**Task list**:
1. In the GraphSpice plotting code below, what range is set for the x-axis of the box plot?
2. Extend the GraphSpice plotting code below, picking up after its final line.
>> Begin Article
GraphSpice (CNN clustering)

graph_spice = pd.read_csv(os.path.join(METRICS_FOLDER, "graph-spice-metrics.csv"))

nonzero_ari = graph_spice['ARI'] > 0
# print(np.count_nonzero(nonzero_ari)/len(graph_spice))
fig, axs = plt.subplots(2,1, gridspec_kw={'height_ratios': [1, 3]})

axs[0].boxplot([
    graph_spice['efficiency'][nonzero_ari],
    graph_spice['purity'][nonzero_ari],
    graph_spice['ARI'][nonzero_ari]
    ], vert=False, showmeans=True,showfliers=False)
axs[0].set_yticklabels(['Efficiency', 'Purity', 'ARI'])
axs[0].set_xlim(0.7, 1.)
axs[0].xaxis.tick_top()

axs[1].hist(graph_spice['ARI'][nonzero_ari], range=[0, 1], bins=100, label='ARI (Mean %.4f)' % graph_spice['ARI'][nonzero_ari].mean(), histtype='step')
>> End Article
>> Begin Provided data
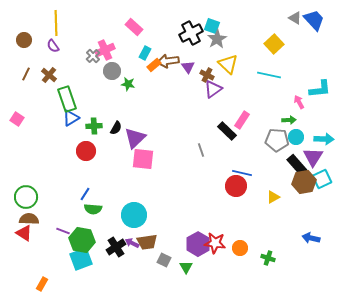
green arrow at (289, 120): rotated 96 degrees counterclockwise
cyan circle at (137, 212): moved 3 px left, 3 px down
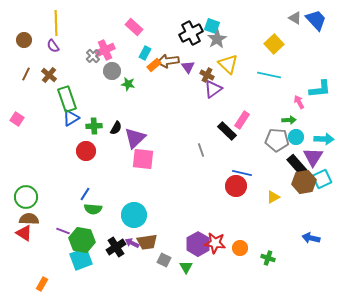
>> End Provided data
**Answers to the problems**:
1. From 0.7 to 1.0.

2.
axs[1].hist(graph_spice['purity'][nonzero_ari], range=[0, 1], bins=100, label='Purity (Mean %.4f)' % graph_spice['purity'][nonzero_ari].mean(), histtype='step')
axs[1].hist(graph_spice['efficiency'][nonzero_ari], range=[0, 1], bins=100, label='Efficiency (Mean %.4f)' % graph_spice['efficiency'][nonzero_ari].mean(), histtype='step')
plt.legend(loc='upper left')
plt.yscale('log')
plt.xlabel('Track Fragment Clustering Metric')
Text(0.5, 0, 'Track Fragment Clustering Metric')
../_images/Raw_17_1.png

Grappa

Shower clustering

logs = pd.read_csv(os.path.join(METRICS_FOLDER, "cluster-gnn-metrics-shower.csv"))

fig, axs = plt.subplots(2,1, gridspec_kw={'height_ratios': [1, 3]})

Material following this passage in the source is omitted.